Zoe sighed. “I’m not going to do anything rash. I wish I could, but the sad thing is, I don’t know what I’d do. If Evening Fog is the valuable painting, then it does answer the question about why everyone was so interested in the other painting. They went after the wrong painting, but I’m pretty sure that’s not the answer that Poppy is hoping for.”
“She was secretly hoping for the painted-over Rembrandt?” Jack asked.
“Something like that.” They entered a square and Zoe spotted a cafe that was doing a brisk business. “Let’s stop here and look at the photos. A
t least I can send them to Felix and have him look at them.” They snagged an outdoor table under the green- and white-striped awning.
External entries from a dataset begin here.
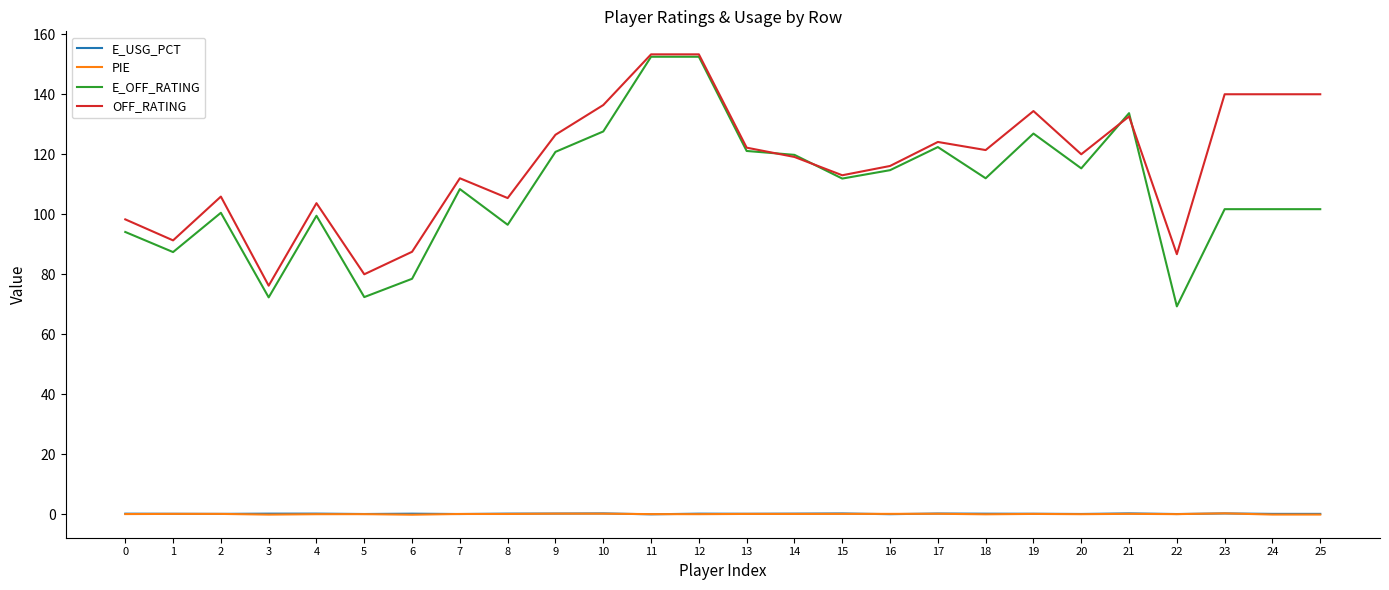

True or false: E_USG_PCT has a value of 0.2 at 14.

True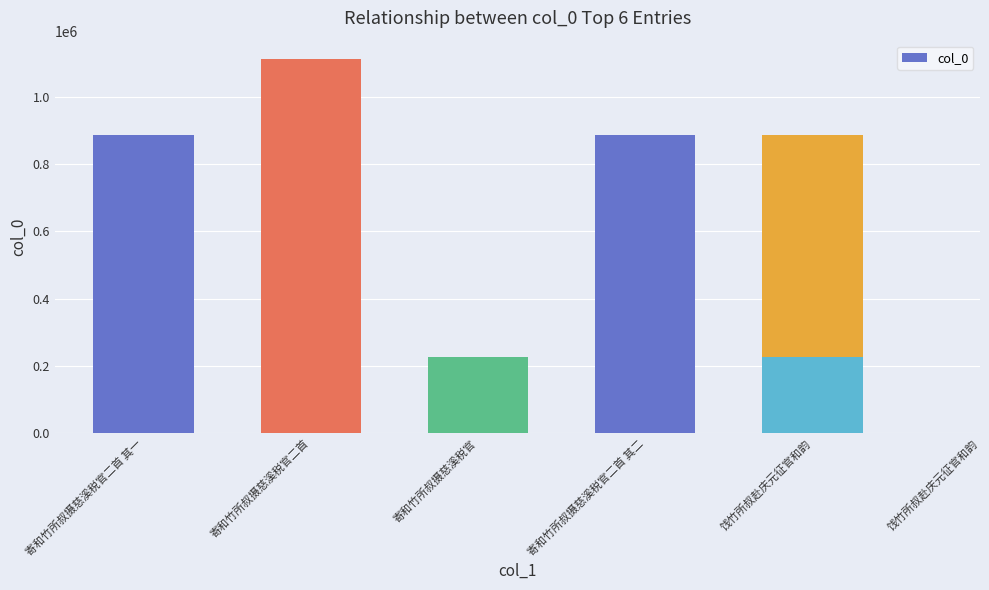

What is the change in value from 寄和竹所叔摄慈溪税官二首 其一 to 寄和竹所叔摄慈溪税官?

-659819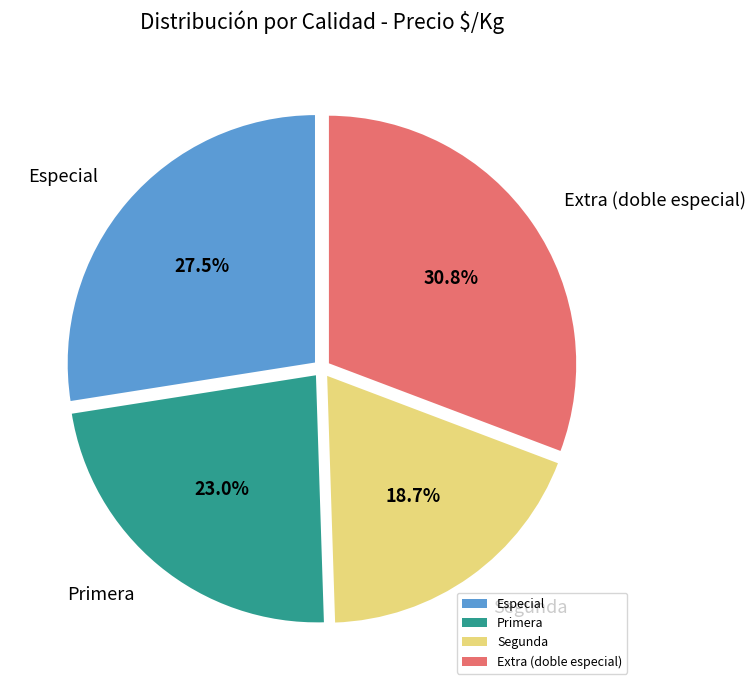

Rank the categories by value from highest to lowest.

Extra (doble especial), Especial, Primera, Segunda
Zoe suddenly realized she was starving and ordered an apple strudel. She pulled up the photos she’d taken of Evening Fog. She was most interested in the handwriting on the back. She didn’t have any expertise when it came to the close-ups of the paint and brushstrokes, so she sent those photos to Masard then called him to ask if he could have Felix take a look at them.
“The photos sound interesting,” Masard said after Zoe explained what she’d sent him. “And I will not ask how you obtained them. I will tell you that I do not need them to tell you about Evening Fog.”
“Why not?”
“Because I called a friend who works at the university here. They have a nice curation program, which has an agreement with the historic preservation association. Each year, the association sends several pieces of artwork to the university, which uses them in their curation and documentation courses. Evening Fog was sent three years ago.”
Zoe had leaned over so that Jack could hear Masard’s voice as well. Her gaze locked with Jack’s as she asked, “You’re saying they ran tests on the painting? Like the ones Felix did today?”
“Yes. My friend was kind enough to send me the report. They did even more rigorous tests than we were able to do on the other painting, pigment analysis and tests on the stretcher’s wood.”
“What did they find?”
Masard let out a sigh. “I can hear in your voice that you expect amazing news, but I must disappoint you. It is a painting much like A View of Edinburgh, a Victorian landscape. Paint and craquelure were consistent as expected for a painting of that age. No underpainting or drawing. Nor was there anything noteworthy about the frame.”
Zoe leaned back in her chair. “So what would you value the painting at?”
Masard made a humming noise, but finally said, “Between three and four hundred euros.”